MetricBasic RAGAdvanced RAG
Avg Precision0.430.44
Avg Recall0.660.69
Avg F1 Score0.520.54
Avg MRR0.740.87
End-to-End Accuracy71%81%
The most dramatic improvement came in MRR (from 0.74 to 0.87), thanks to Claude's re-ranking capability. End-to-end accuracy jumped 10 percentage points, demonstrating that better retrieval directly leads to better answers.

Key Takeaways

  • Evaluate retrieval and generation separately: Use precision, recall, F1, and MRR for retrieval; use accuracy or Claude-as-judge for end-to-end performance. This helps you pinpoint where improvements are needed.
  • Summary indexing bridges the gap: When questions require synthesizing information across multiple chunks, summary embeddings capture higher-level relationships that individual chunk embeddings miss.

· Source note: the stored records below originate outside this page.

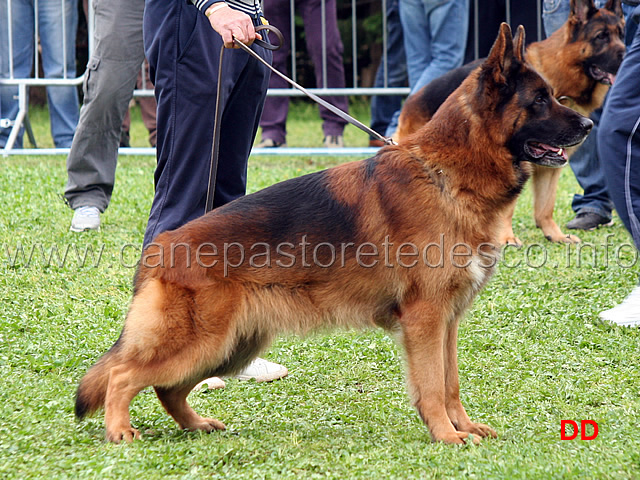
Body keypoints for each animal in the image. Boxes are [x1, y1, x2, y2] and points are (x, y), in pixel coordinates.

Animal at [77, 25, 592, 446]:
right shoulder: (426, 319)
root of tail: (159, 250)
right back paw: (120, 431)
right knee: (122, 374)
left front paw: (461, 426)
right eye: (540, 101)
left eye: (554, 95)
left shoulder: (447, 320)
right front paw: (446, 435)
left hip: (230, 345)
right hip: (202, 342)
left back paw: (196, 424)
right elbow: (431, 385)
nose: (588, 124)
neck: (446, 174)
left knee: (166, 388)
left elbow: (450, 383)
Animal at [396, 0, 624, 246]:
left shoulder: (549, 168)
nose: (589, 125)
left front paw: (555, 235)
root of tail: (412, 99)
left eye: (622, 34)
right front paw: (506, 237)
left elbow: (546, 206)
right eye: (601, 36)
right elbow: (507, 207)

  • Re-ranking with Claude dramatically improves MRR: Using Claude to intelligently re-order retrieved chunks ensures the most relevant information appears first, which is critical for generating accurate answers.
  • Start simple, then iterate: Begin with a basic RAG pipeline, establish your evaluation metrics, then layer on advanced techniques. This approach ensures you can measure the impact of each improvement.
  • Consider production trade-offs: In-memory vector databases work for prototyping, but production systems should use hosted solutions. Also be mindful of rate limits and token usage when running full evaluations.